─── Provided text
Because alloys are specifically formulated to meet the need for manufactured products that are durable and corrosion resistant, an important property of all alloys and metals is that they are insoluble in aqueous solutions. They can, however, react (corrode) in the presence of other media, such as air or biological fluids, to form new metal- containing species that may or may not be water soluble. The extent to which alloys react is governed by their corrosion resistance in a particular medium and this resistance is dependent on the nature of the metals, the proportion of the metals present in the alloy, and the process by which the alloy was made.
Of particular importance to dermal exposures are the potential of individual alloys to corrode in sweat. As noted under the discussion of metallic nickel, sensitization and subsequent allergic reactions to nickel require direct and prolonged contact with nickel-containing solutions or materials that are non-resistant to sweat corrosion. It is the release of the nickel (II) ion, not the nickel content of an alloy, that will determine whether a response is elicited. Occupational dermal exposures to nickel alloys are possible wherever nickel alloy powders are handled, such as in powder metallurgy or catalyst production. While exposures to massive forms of nickel alloys are also possible in occupational settings, these exposures do not tend to be prolonged, and, hence, are not of greatest concern with respect to contact dermatitis. Dermal contact with nickel-copper alloys in coinage production can also occur. The potential for nickel alloys to elicit an allergic reaction in occupational settings, therefore, will depend on both the sweat resistant properties of the alloy and the amount of time that a worker is in direct and prolonged contact with an alloy.
──────
─── Provided information
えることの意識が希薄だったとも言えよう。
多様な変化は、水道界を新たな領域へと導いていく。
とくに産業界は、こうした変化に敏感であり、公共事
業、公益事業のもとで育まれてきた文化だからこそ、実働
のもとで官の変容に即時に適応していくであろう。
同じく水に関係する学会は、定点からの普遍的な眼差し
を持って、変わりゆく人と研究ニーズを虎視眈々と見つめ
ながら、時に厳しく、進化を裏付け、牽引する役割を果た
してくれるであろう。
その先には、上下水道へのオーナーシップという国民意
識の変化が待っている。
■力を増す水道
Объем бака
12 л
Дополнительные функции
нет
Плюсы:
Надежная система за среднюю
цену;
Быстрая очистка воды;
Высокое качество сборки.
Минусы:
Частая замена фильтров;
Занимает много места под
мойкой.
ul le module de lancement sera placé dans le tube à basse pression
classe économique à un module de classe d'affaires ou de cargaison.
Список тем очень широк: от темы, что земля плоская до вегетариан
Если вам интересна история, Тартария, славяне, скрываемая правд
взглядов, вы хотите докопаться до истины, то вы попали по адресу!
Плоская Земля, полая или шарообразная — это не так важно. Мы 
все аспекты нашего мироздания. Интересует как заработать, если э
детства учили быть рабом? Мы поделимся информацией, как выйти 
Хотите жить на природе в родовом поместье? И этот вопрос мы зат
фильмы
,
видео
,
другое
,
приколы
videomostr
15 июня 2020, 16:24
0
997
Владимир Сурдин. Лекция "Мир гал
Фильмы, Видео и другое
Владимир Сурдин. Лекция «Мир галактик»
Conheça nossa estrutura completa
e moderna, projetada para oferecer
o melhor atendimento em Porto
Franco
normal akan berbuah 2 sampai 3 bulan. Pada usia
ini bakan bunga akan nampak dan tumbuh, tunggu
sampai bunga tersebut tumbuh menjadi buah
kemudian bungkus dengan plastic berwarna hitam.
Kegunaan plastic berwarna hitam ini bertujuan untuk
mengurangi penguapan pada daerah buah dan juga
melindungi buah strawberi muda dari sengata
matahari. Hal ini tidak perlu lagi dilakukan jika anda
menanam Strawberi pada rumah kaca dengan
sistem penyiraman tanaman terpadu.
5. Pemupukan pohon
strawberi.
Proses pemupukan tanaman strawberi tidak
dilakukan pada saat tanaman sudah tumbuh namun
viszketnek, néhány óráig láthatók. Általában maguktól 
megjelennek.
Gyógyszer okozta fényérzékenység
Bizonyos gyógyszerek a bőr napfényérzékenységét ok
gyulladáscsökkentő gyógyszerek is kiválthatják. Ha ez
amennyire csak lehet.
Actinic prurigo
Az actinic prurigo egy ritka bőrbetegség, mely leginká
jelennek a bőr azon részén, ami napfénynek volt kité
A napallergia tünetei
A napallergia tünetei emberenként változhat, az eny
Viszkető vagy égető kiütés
──────
:: Set of tasks ::
(a) In the nickel alloy text, reproduce the span starting at "Because alloys are" and ending at "alloy was made.", substituting "water-based solutions" for "aqueous solutions".
(b) According to the nickel alloy text, what determines whether an allergic response is elicited?

:: Your written answers ::
(a)
Because alloys are specifically formulated to meet the need for manufactured products that are durable and corrosion resistant, an important property of all alloys and metals is that they are insoluble in water-based solutions. They can, however, react (corrode) in the presence of other media, such as air or biological fluids, to form new metal- containing species that may or may not be water soluble. The extent to which alloys react is governed by their corrosion resistance in a particular medium and this resistance is dependent on the nature of the metals, the proportion of the metals present in the alloy, and the process by which the alloy was made.

(b) The release of the nickel (II) ion determines it, not the nickel content of an alloy.